Haven’t we been here before? Yes, we have. We’ve been thrust in the corner, had our backs up against the wall, watched helplessly as opposing pitchers hung Mark Bellhorn from Pesky’s Pole by his underwear.

And each time it happened, we rallied. Turned it around. Made the hunter the hunted and dismissed them with one of D-Lowe’s patented “Bite my tweeter” maneuvers. It was never over until we said it was over and with the hometown crowd behind us… it was never over.

So now we’re here again. On the tightrope, ALCS glory on one side, permanent vacation on the other.

And I have to ask, can we really do it one more time?

Seriously. How often can we go to that magic well, cross our fingers and tip our cans of PBR, and expect the Gods of Baseball to grant us three more days of baseball? It’s almost surreal to think it. Have the Red Sox — perennial underdogs who spent most of my younger years finding new and innovative ways to piss on my dreams — really become the team that will not die in the playoffs?

I certainly hope so.

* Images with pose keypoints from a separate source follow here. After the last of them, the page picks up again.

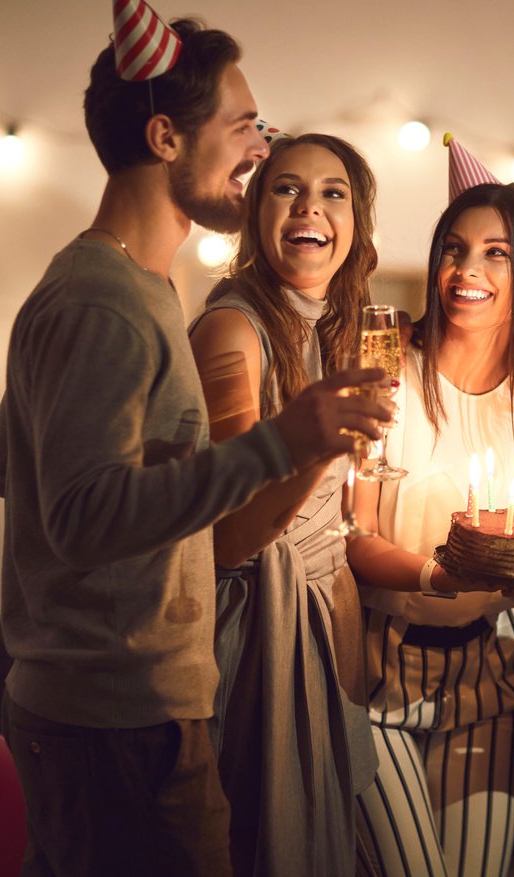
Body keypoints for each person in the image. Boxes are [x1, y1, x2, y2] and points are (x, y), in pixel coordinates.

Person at [0, 14, 391, 875]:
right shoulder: (106, 302)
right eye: (242, 126)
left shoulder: (133, 285)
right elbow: (82, 516)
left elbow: (6, 464)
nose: (260, 145)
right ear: (166, 136)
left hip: (135, 710)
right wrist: (284, 444)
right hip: (113, 723)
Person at [347, 144, 514, 877]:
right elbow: (352, 533)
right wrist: (435, 576)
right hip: (375, 671)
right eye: (454, 250)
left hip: (490, 678)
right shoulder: (388, 369)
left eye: (497, 254)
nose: (467, 272)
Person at [187, 132, 383, 876]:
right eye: (286, 188)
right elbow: (230, 535)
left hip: (322, 632)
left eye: (333, 192)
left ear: (355, 220)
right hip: (252, 641)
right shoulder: (234, 329)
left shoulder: (328, 324)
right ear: (255, 209)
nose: (311, 207)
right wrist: (323, 445)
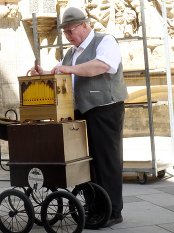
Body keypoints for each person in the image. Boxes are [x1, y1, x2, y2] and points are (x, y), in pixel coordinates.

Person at [31, 7, 128, 227]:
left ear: (85, 25)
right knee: (87, 163)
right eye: (64, 32)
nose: (67, 35)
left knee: (106, 161)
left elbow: (102, 66)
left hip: (104, 109)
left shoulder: (105, 41)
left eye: (70, 30)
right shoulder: (71, 53)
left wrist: (65, 68)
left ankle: (112, 211)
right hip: (79, 112)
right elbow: (62, 74)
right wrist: (43, 72)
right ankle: (95, 207)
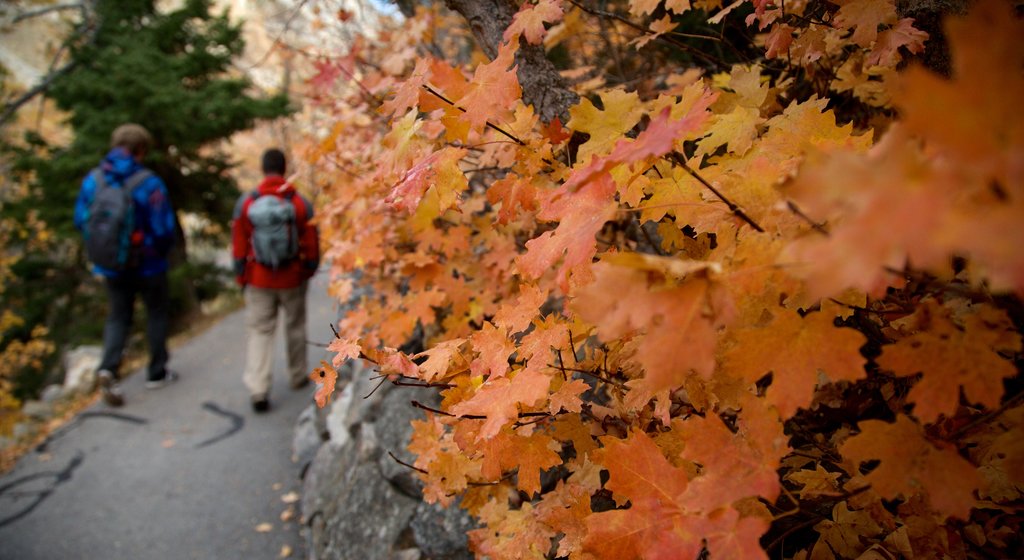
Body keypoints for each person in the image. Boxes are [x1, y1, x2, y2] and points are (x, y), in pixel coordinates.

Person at [74, 123, 178, 407]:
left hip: (112, 266)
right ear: (141, 149)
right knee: (156, 313)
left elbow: (82, 219)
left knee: (118, 316)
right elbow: (163, 227)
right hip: (149, 264)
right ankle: (157, 372)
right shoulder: (149, 182)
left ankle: (108, 368)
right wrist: (159, 251)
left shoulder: (94, 180)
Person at [232, 149, 319, 413]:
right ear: (284, 168)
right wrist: (307, 270)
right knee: (295, 326)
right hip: (292, 277)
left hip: (259, 279)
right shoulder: (299, 202)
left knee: (260, 330)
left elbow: (238, 243)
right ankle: (297, 375)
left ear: (262, 168)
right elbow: (312, 243)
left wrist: (241, 276)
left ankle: (259, 387)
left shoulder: (246, 203)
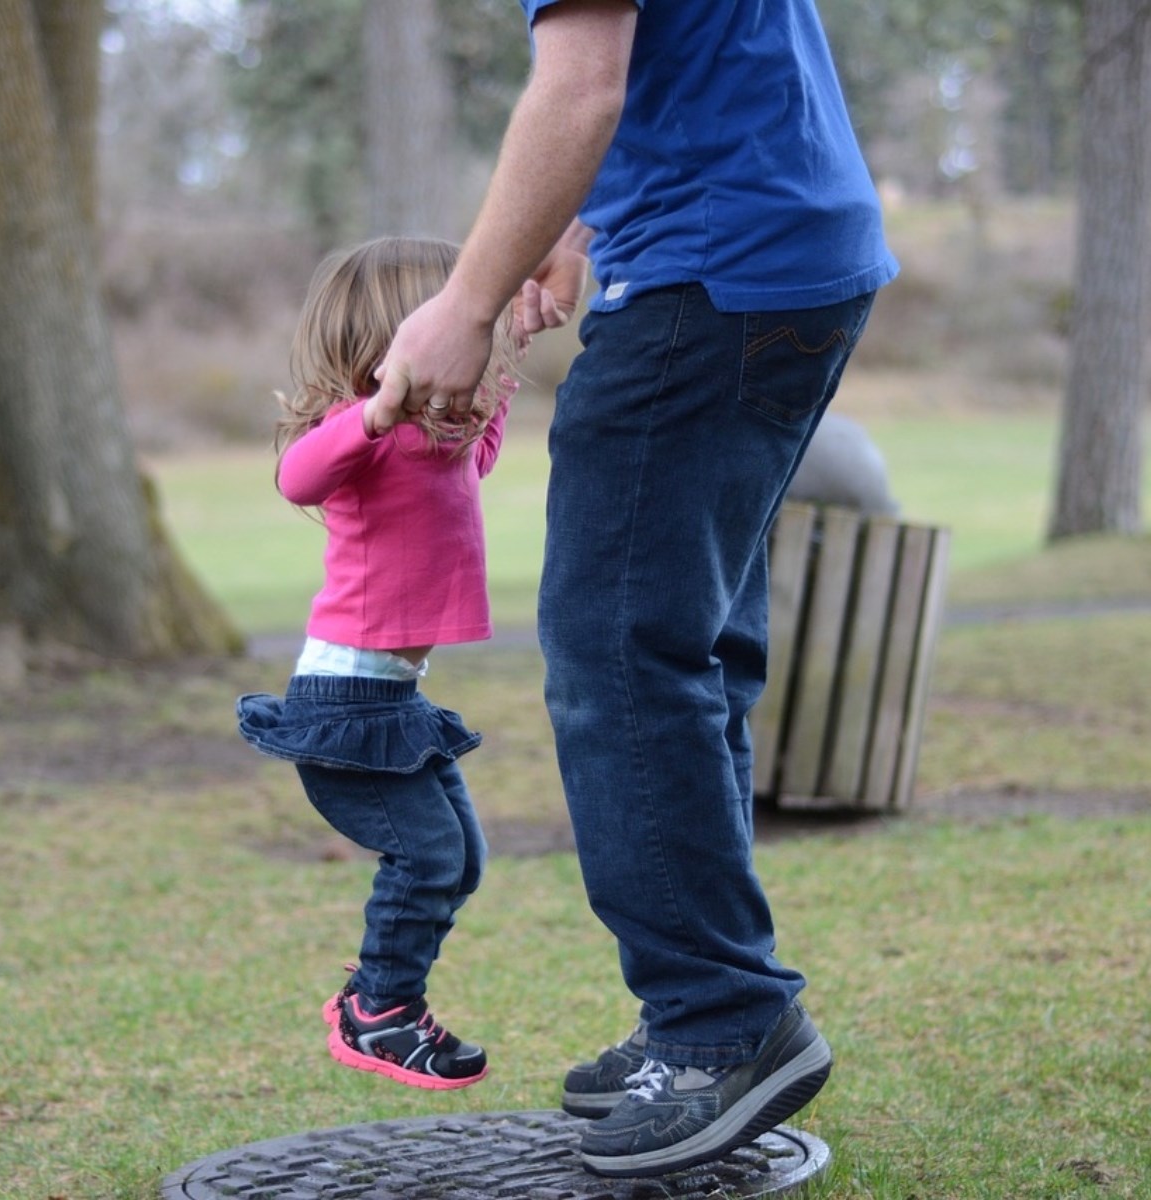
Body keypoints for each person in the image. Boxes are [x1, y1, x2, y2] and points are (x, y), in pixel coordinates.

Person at [372, 0, 899, 1177]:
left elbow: (581, 87)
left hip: (708, 277)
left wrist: (464, 303)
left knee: (619, 655)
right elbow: (682, 65)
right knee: (691, 646)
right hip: (787, 255)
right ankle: (703, 1016)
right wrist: (580, 222)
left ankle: (722, 1022)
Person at [236, 236, 521, 1091]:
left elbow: (481, 454)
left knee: (462, 858)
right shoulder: (357, 439)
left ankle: (378, 997)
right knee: (431, 859)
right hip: (344, 703)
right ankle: (382, 1013)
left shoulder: (436, 446)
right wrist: (373, 411)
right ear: (397, 340)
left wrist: (509, 357)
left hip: (391, 701)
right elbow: (294, 478)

Although the Angels have the momentum and the “Win it for Nick” rallying cry and the far, far sexier story, I know the 2009 Red Sox are a better team than they’ve shown us thus far in the ALDS. I know we can hit the f@#k out of the ball. They know it, too. They just need to prove it. It won’t be easy against Scott Kazmir; the last time we faced him in the playoffs at Fenway, in game 5 of the 2008 ALCS, he held us to two hits and no runs through six innings. But whenever we’re facing elimination, as we were in that fateful game, we seem to dig a little deeper. And we’re gonna need to do that again today.

Selfishly, I just don’t want this to be the last day of Red Sox baseball in 2009. I want thunder, hellfire and Torii Hunter thinking he’d rather be on death row than standing on Fenway’s centerfield grass. I want the seeds of doubt and the ghosts of Octobers past flipping beer bottle caps off Chone Figgins’ head. And I want Mike Scioscia sitting in his hotel room tonight, swallowing Tagamet by the metric ton, and wondering if the Red Sox are really going to do it to him again.

But mostly, I’d like another day of Red Sox baseball. So let’s go.